En el otro extremo del dispendio de los EFIS, el franciscanismo nos lleva a la todología. Una o muy pocas manos se ven obligadas a hacer todo. A eso ya nos habían acostumbrado las coinversiones tipo FONCA, pero si en un campo uno sostiene el clavo, otro el martillo y un tercero da el golpe para clavarlo, en los proyectos franciscanos abunda la falta de especialización: cualquiera escribe, traduce, adapta, hace dramaturgismo, crea dispositivos, ilumina, construye, pepena la ropa y muchas veces, además de todo, actúa.

Es heróico sostener nuestras vocaciones. Pero hay algo que ya huele a podrido en esta polarización de destinos artísticos donde no debiera caber el sarcasmo y ofrezco una disculpa por invocarlo. En lo personal, creo más en la depuración hacia lo esencial y lo mínimo, pero también creo que el teatro cuesta y la pobreza material, hay que repetirlo claramente, solo engendra pobreza. ¿Qué hacemos pues ante un tema que es un nudo ciego y espinoso?

Si alguien con aspiraciones artísticas no cuenta con medios y despotrica ante un sistema por demás salvaje, en el otro barrio le dicen: “Aquí el público paga y viene a vernos. ¿Qué ofreces tú, además de quejarte? Te das baños de pureza, tú que no generas, tú que eres incapaz de vender y difundir bien lo que haces”. Para colmo, como en la película de Polanski, ¿tenemos que comernos nuestra rata en las catacumbas, rodeados de curas y sacristanes con el sayal zarandeado y barberos catecúmenos y de uno que otro despistado? “Quien se traga su rata es indestructible”, pensarán algunos. ¿Pero eso es “hallar remedio”? ¿Qué hacemos pues?

Por principio(s), acaso amarrárnos una vez más las agüjetas de los zapatos y echárnos a caminar.

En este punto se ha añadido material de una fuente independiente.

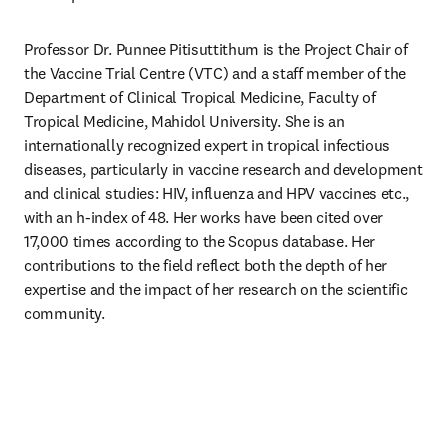
Professor Dr. Punnee Pitisuttithum is the Project Chair of 
the Vaccine Trial Centre (VTC) and a staff member of the 
Department of Clinical Tropical Medicine, Faculty of 
Tropical Medicine, Mahidol University. She is an 
internationally recognized expert in tropical infectious 
diseases, particularly in vaccine research and development 
and clinical studies: HIV, influenza and HPV vaccines etc., 
with an h-index of 48. Her works have been cited over 
17,000 times according to the Scopus database. Her 
contributions to the field reflect both the depth of her 
expertise and the impact of her research on the scientific 
community. 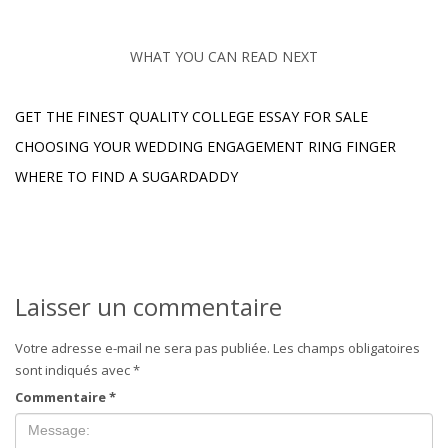
WHAT YOU CAN READ NEXT
GET THE FINEST QUALITY COLLEGE ESSAY FOR SALE
CHOOSING YOUR WEDDING ENGAGEMENT RING FINGER
WHERE TO FIND A SUGARDADDY
Laisser un commentaire
Votre adresse e-mail ne sera pas publiée.
Les champs obligatoires
sont indiqués avec
*
Commentaire
*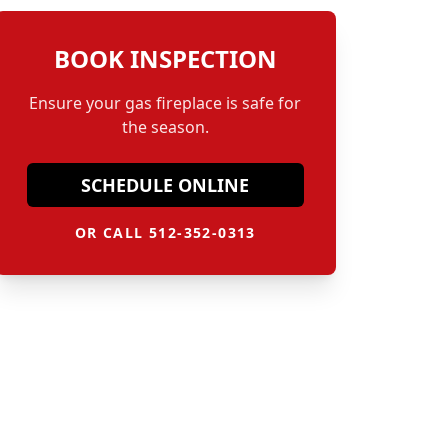
BOOK INSPECTION
Ensure your gas fireplace is safe for
the season.
SCHEDULE ONLINE
OR CALL 512-352-0313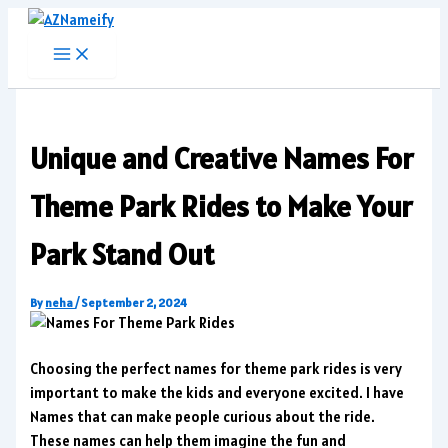
Skip
to
content
Unique and Creative Names For
Theme Park Rides to Make Your
Park Stand Out
By
neha
/
September 2, 2024
Choosing the perfect names for theme park rides is very
important to make the kids and everyone excited. I have
Names that can make people curious about the ride.
These names can help them imagine the fun and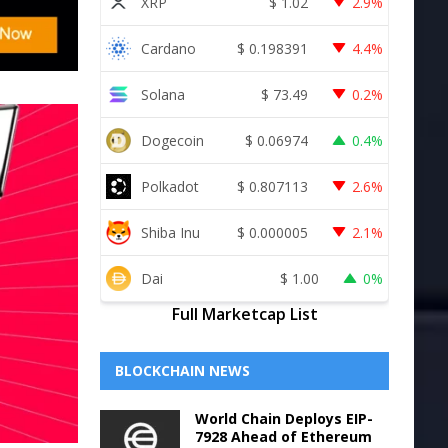
XRP
$
1.02
2.9%
Cardano
$
0.198391
4.4%
Solana
$
73.49
0.2%
Dogecoin
$
0.06974
0.4%
Polkadot
$
0.807113
2.6%
Shiba Inu
$
0.000005
2.1%
Dai
$
1.00
0%
Full Marketcap List
BLOCKCHAIN NEWS
World Chain Deploys EIP-
7928 Ahead of Ethereum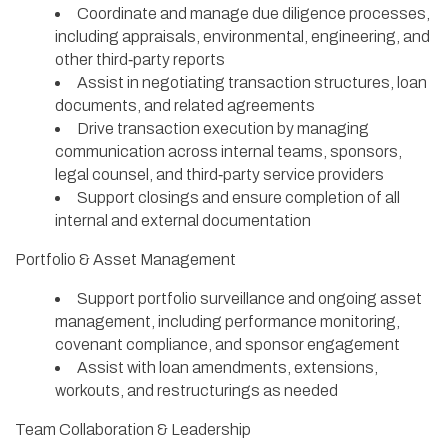
Coordinate and manage due diligence processes,
including appraisals, environmental, engineering, and
other third‑party reports
Assist in negotiating transaction structures, loan
documents, and related agreements
Drive transaction execution by managing
communication across internal teams, sponsors,
legal counsel, and third‑party service providers
Support closings and ensure completion of all
internal and external documentation
Portfolio & Asset Management
Support portfolio surveillance and ongoing asset
management, including performance monitoring,
covenant compliance, and sponsor engagement
Assist with loan amendments, extensions,
workouts, and restructurings as needed
Team Collaboration & Leadership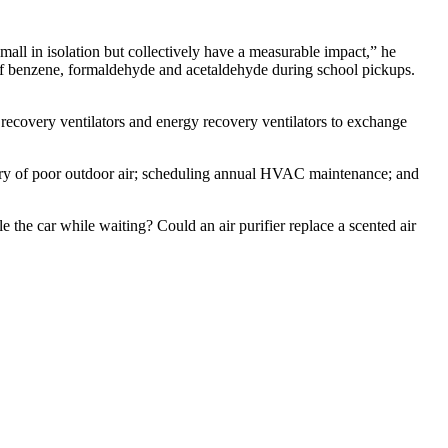
ll in isolation but collectively have a measurable impact,” he
s of benzene, formaldehyde and acetaldehyde during school pickups.
recovery ventilators and energy recovery ventilators to exchange
entry of poor outdoor air; scheduling annual HVAC maintenance; and
le the car while waiting? Could an air purifier replace a scented air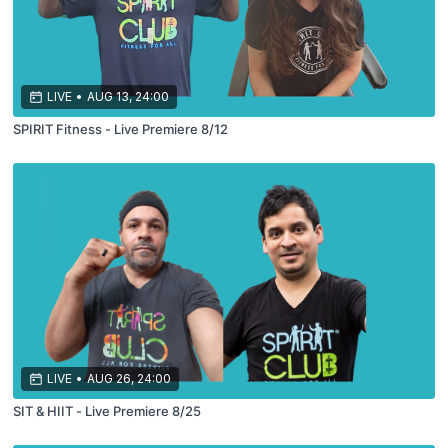
LIVE
•
AUG 13, 24:00
SPIRIT Fitness - Live Premiere 8/12
LIVE
•
AUG 26, 24:00
SIT & HIIT - Live Premiere 8/25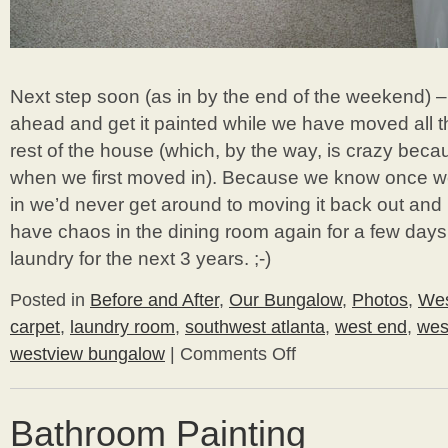
Next step soon (as in by the end of the weekend) –
ahead and get it painted while we have moved all th
rest of the house (which, by the way, is crazy becaus
when we first moved in). Because we know once w
in we’d never get around to moving it back out and pa
have chaos in the dining room again for a few days
laundry for the next 3 years. ;-)
Posted in
Before and After
,
Our Bungalow
,
Photos
,
Wes
carpet
,
laundry room
,
southwest atlanta
,
west end
,
wes
westview bungalow
|
Comments Off
on
Carpeting
the
Laundry
Bathroom Painting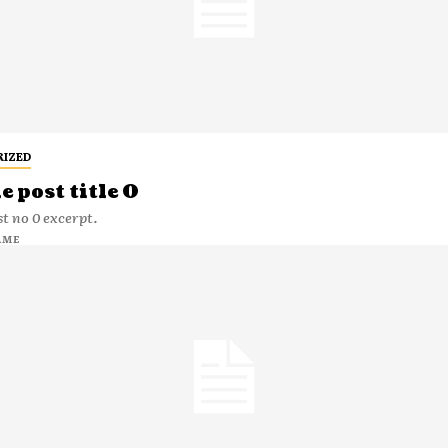
RIZED
 post title 0
t no 0 excerpt.
AME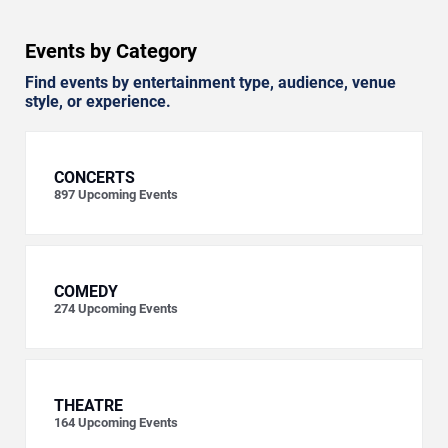
Events by Category
Find events by entertainment type, audience, venue
style, or experience.
CONCERTS
897
Upcoming Events
COMEDY
274
Upcoming Events
THEATRE
164
Upcoming Events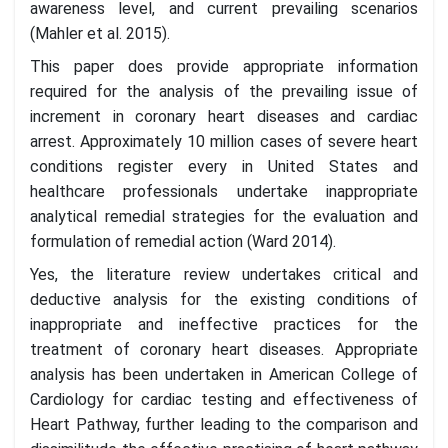
awareness level, and current prevailing scenarios
(Mahler et al. 2015).
This paper does provide appropriate information
required for the analysis of the prevailing issue of
increment in coronary heart diseases and cardiac
arrest. Approximately 10 million cases of severe heart
conditions register every in United States and
healthcare professionals undertake inappropriate
analytical remedial strategies for the evaluation and
formulation of remedial action (Ward 2014).
Yes, the literature review undertakes critical and
deductive analysis for the existing conditions of
inappropriate and ineffective practices for the
treatment of coronary heart diseases. Appropriate
analysis has been undertaken in American College of
Cardiology for cardiac testing and effectiveness of
Heart Pathway, further leading to the comparison and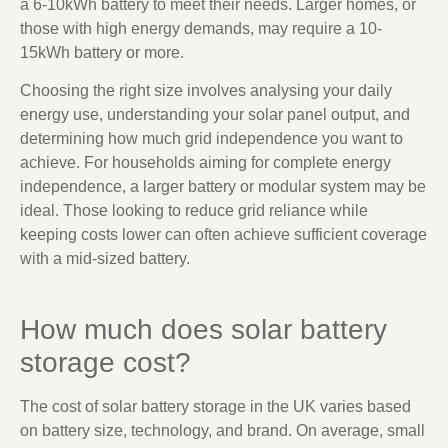
a 6-10kWh battery to meet their needs. Larger homes, or
those with high energy demands, may require a 10-
15kWh battery or more.
Choosing the right size involves analysing your daily
energy use, understanding your solar panel output, and
determining how much grid independence you want to
achieve. For households aiming for complete energy
independence, a larger battery or modular system may be
ideal. Those looking to reduce grid reliance while
keeping costs lower can often achieve sufficient coverage
with a mid-sized battery.
How much does solar battery
storage cost?
The cost of solar battery storage in the UK varies based
on battery size, technology, and brand. On average, small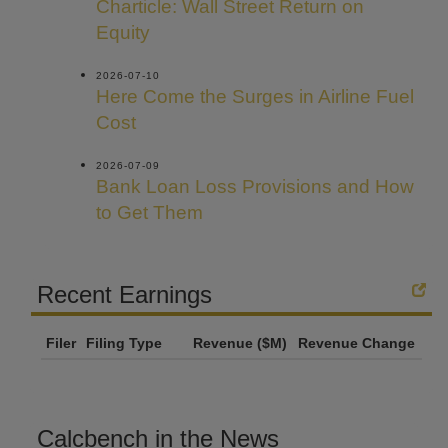
Charticle: Wall Street Return on
Equity
2026-07-10
Here Come the Surges in Airline Fuel
Cost
2026-07-09
Bank Loan Loss Provisions and How
to Get Them
Recent Earnings
Filer
Filing Type
Revenue ($M)
Revenue Change
Calcbench in the News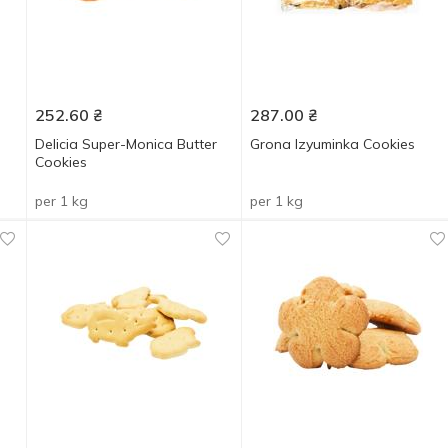
252.60
₴
287.00
₴
Delicia Super-Monica Butter
Grona Izyuminka Cookies
Cookies
per 1 kg
per 1 kg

Luego empecemos por lo que es relativamente controlable: nuestro hacer; acaso es tiempo de aspirar a que nuestro trabajo sea excepcional, no “meritorio” porque lo nuestro es probarnos una y otra vez en el presente de lo que aquí y ahora somos capaces de hacer; excepcional por su técnica y por las poéticas invocadas, excepcional por la reunión de saberes que el acontecimiento escénico refleja, excepcional por el buen y generoso sentido comunitario que tú y tus acompañantes propicien. Y después de arañar esa aspiración, acaso también sea tiempo de caminar juntos de la manera más solidaria posible en nuestro gremio y convencer a la sociedad, la sociedad, a la sociedad de que el teatro es un arte, de que el teatro es necesario, un arte que requiere de los cuatro o cinco cuartos de cada espectador para caminar del bululú hacia las compañías y así, poco a poco, desde la desnudez franciscana, empezar a “hallar remedio” al margen de un Estado que le ha dado su espalda al arte.